* What you will do *
(a) Using the article about Ron Smith, say whether each statement agrees with it: (i) Smith and Volpe were traveling to a funeral when the crash happened, (ii) someone was charged in the accident, (iii) Florida's second district court of appeal found the state helmet law unconstitutional. Answer yes or no for each and quote the words that decide it.
(b) Quote the article about Ron Smith from "For almost a" to "state law changed.".

* Document text *
=== Section Start ===
For almost a decade, Ron Smith, an attorney and avid motorcycle rider from Pinellas county, Florida, advocated against laws which said motorcyclists had to wear helmets to ride. Eventually, the state law changed.
This August, Smith, 66, and his girlfriend, Brenda Jeanan Volpe, 62, died in a fatal motorcycle crash. Neither was wearing a helmet, the Tampa Bay Times reported.
Smith and Volpe were on their way to a funeral when Smith reportedly lost control of their bike while slowing down for traffic. The motorcycle crashed into a trailer attached to a truck.
A Florida highway patrol spokesperson, Steve Gaskins, told the Times no one was charged in the accident.
Both Smith and Volpe died of blunt trauma to the head, according to an autopsy for Smith and an initial report for Volpe from the Hillsborough medical examiner.
“It’s entirely possible that if they were wearing a helmet they might have survived but … we can’t say for sure,” Eric Teoh, a motorcycle safety researcher at the Insurance Institute for Highway Safety, told the Times.
Helmets “certainly would have improved their odds”, Teoh added.
Smith was a member of American Bikers Aimed Toward Education (Abate), an advocacy group that has lobbied against helmet laws.
As an attorney, he represented clients caught violating Florida’s motorcycle safety laws in cases experts say may have helped overturn the state’s mandatory helmet law.
In one case, Smith represented a rider who received a citation for riding without a helmet. A judge threw out the ticket, causing the local sheriff’s office to temporarily stop enforcing the state helmet law.
A separate case was sent to Florida’s second district court of appeal, which found the state helmet law to be constitutional but said the Florida department of highway safety and motor vehicles violated the law by not publishing a list of protective equipment.
In 2000, Florida changed its laws to state that anyone over 21 was no longer required to wear a helmet while riding a motorcycle, if they had more than $10,000 of insurance to cover accidents.
Smith was remembered by friends and associates as someone who valued his independence and that of others.
“He thought everybody should have their own choice,” said Dave Newman, who with Smith was a member of the American Legion Riders.
On one online tribute page, Volpe was described as a “devoted loving mom, grandma, daughter, sister, aunt, niece, and friend, a truly beautiful person”.
=== Section End ===
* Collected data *
=== Section Start ===
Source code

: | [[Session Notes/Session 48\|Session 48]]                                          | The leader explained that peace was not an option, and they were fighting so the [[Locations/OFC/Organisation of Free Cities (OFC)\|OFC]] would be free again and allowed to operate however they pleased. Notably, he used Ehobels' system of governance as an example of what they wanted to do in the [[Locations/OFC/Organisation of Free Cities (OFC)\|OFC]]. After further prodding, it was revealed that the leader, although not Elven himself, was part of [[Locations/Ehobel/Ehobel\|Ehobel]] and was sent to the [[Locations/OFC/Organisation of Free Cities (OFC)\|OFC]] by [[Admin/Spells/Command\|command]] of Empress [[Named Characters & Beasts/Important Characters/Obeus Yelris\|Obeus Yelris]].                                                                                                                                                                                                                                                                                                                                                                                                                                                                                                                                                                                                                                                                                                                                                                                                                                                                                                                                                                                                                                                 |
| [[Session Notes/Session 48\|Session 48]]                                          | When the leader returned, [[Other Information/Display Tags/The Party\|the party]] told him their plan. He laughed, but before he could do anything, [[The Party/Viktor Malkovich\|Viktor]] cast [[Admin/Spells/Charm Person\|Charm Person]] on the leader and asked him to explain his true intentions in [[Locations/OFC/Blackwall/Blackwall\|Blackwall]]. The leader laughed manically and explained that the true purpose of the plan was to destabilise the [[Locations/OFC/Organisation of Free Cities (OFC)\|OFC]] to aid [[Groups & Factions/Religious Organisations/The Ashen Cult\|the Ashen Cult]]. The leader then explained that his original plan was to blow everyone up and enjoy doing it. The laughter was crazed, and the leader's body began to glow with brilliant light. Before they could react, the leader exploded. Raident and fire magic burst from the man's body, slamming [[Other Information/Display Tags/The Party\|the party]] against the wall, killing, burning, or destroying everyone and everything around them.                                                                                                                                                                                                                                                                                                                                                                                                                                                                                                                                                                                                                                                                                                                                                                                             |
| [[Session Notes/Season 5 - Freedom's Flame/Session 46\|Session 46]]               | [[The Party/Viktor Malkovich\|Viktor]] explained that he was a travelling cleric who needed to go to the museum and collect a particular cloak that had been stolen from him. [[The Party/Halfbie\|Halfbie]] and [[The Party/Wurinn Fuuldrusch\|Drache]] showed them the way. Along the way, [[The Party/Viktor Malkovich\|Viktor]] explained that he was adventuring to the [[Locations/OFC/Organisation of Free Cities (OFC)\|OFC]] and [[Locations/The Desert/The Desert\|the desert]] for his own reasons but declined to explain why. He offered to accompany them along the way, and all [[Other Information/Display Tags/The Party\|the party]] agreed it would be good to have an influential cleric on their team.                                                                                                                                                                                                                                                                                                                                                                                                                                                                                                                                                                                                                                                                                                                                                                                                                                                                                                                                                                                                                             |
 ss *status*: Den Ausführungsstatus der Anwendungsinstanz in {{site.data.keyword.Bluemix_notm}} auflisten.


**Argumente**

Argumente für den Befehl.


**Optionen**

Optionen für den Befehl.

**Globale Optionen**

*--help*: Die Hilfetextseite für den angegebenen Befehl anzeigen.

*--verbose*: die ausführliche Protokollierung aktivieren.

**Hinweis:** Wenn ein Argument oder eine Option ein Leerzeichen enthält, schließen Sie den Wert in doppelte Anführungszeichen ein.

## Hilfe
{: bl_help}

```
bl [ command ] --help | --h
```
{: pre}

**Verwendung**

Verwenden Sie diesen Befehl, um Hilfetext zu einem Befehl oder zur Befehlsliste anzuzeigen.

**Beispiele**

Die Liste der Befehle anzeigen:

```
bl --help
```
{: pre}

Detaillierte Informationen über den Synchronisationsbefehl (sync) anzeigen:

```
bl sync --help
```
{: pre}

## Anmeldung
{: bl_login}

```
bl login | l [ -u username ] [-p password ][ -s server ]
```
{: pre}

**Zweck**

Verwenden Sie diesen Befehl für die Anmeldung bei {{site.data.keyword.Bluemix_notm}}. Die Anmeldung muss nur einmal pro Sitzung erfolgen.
=== Section End ===
* Results for the exercise *
(a)
(i) Yes: "Smith and Volpe were on their way to a funeral"
(ii) No: "no one was charged in the accident"
(iii) No: "found the state helmet law to be constitutional"

(b)
For almost a decade, Ron Smith, an attorney and avid motorcycle rider from Pinellas county, Florida, advocated against laws which said motorcyclists had to wear helmets to ride. Eventually, the state law changed.